--- START ---

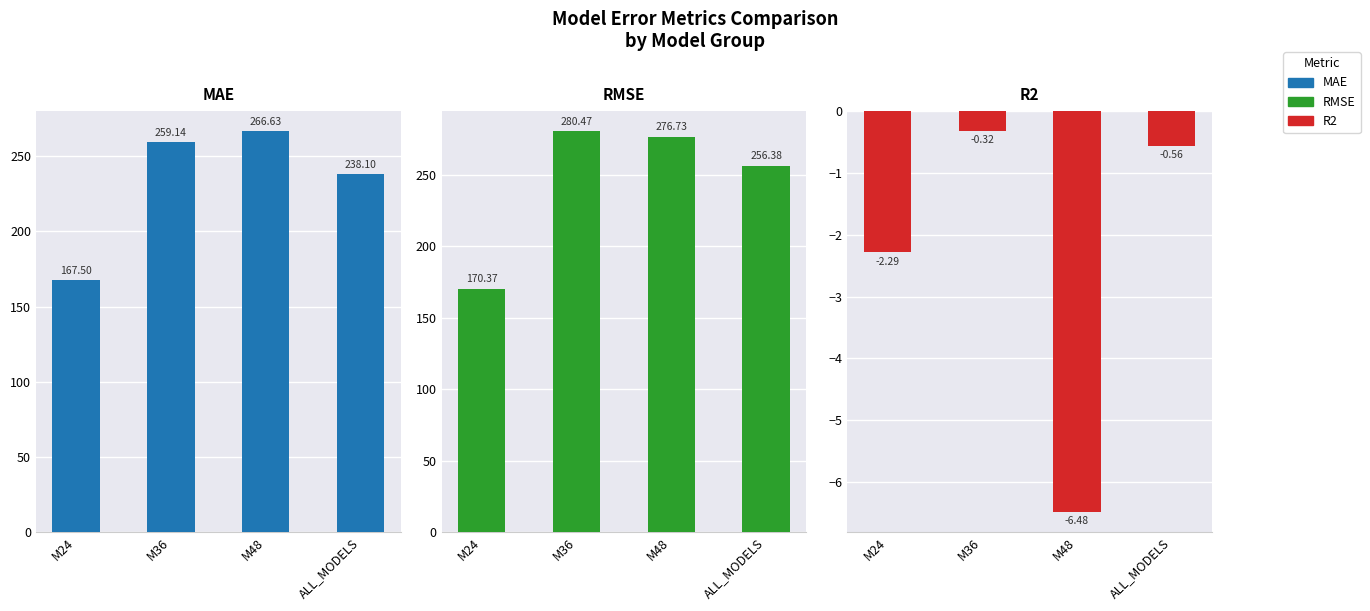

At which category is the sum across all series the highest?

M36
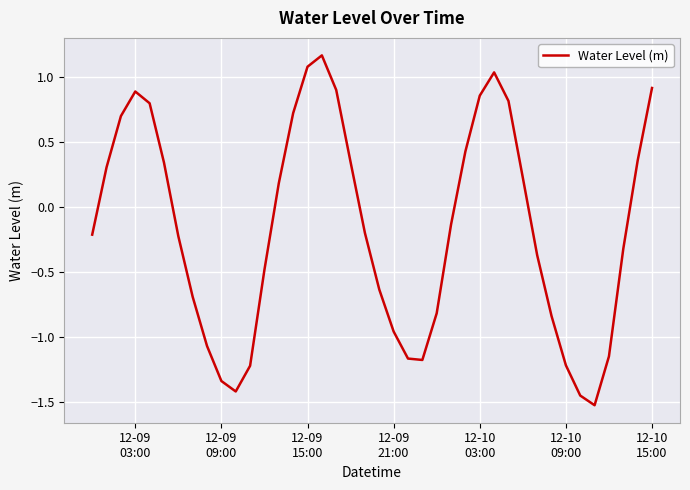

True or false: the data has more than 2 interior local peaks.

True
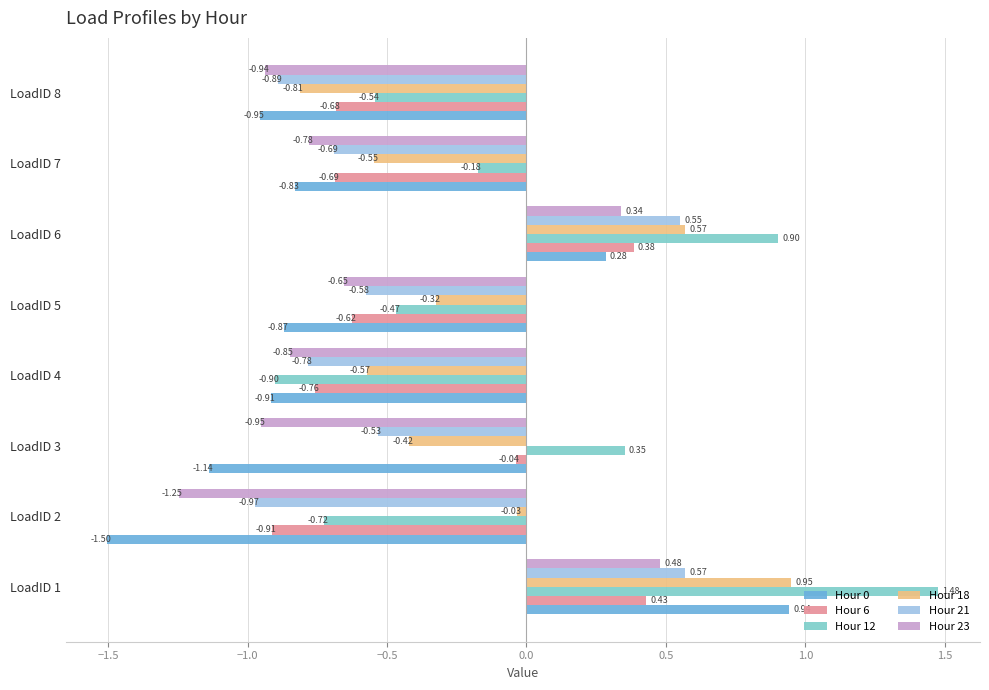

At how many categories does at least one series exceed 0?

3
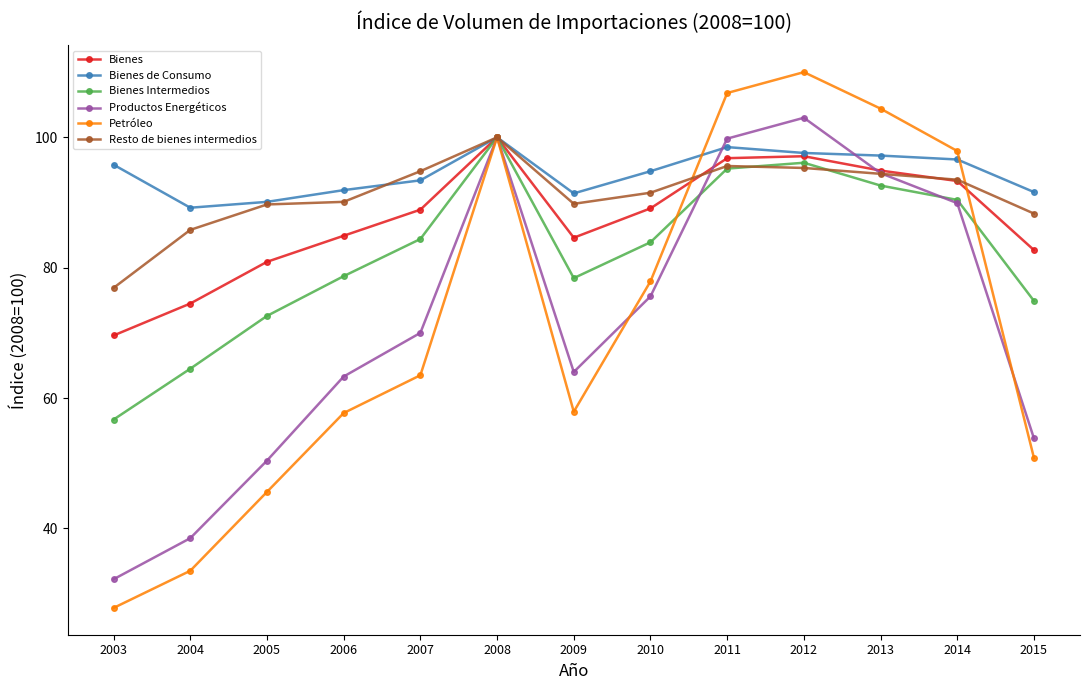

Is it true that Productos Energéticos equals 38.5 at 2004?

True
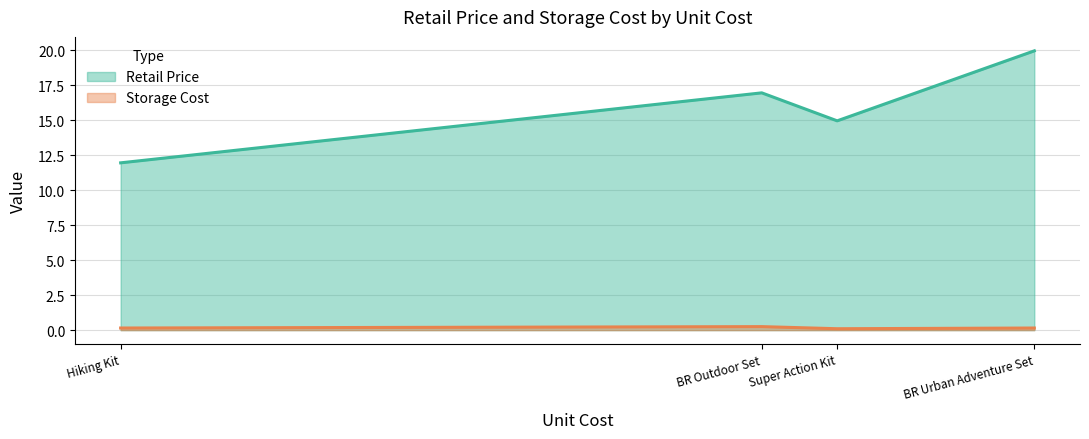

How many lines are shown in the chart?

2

--- END ---
--- START ---

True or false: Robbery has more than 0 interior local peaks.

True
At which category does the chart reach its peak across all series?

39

--- END ---
--- START ---

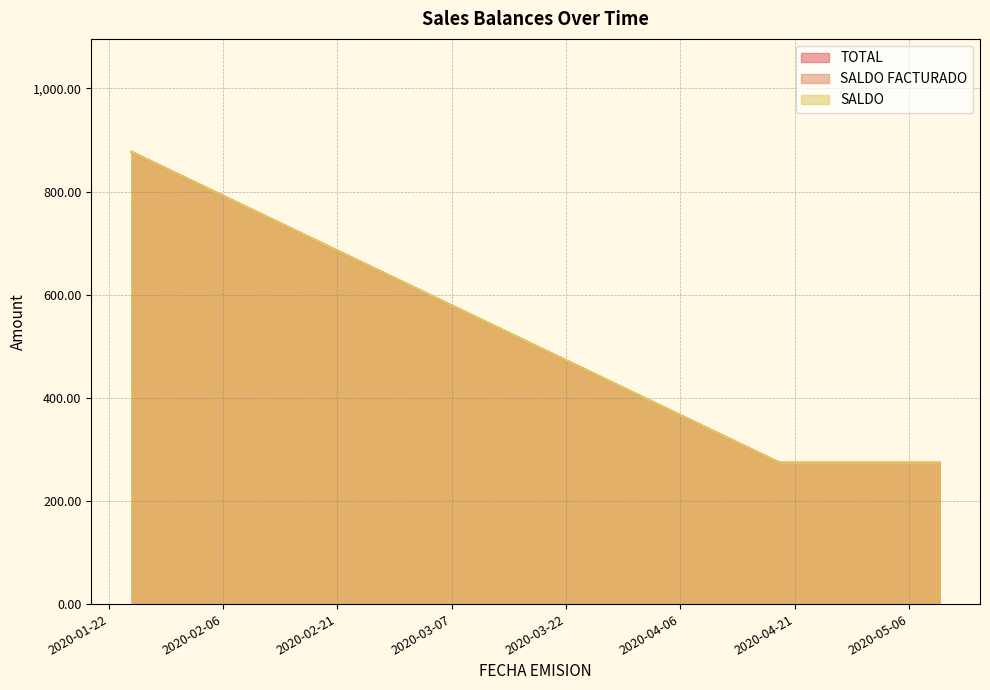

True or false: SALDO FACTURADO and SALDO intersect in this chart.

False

--- END ---

**The problem**
Could you output, word for word, the lines from the one containing "True or false: Robbery" up to and including the one containing "At which category does"?

**Answer to this task**
True or false: Robbery has more than 0 interior local peaks.

True
At which category does the chart reach its peak across all series?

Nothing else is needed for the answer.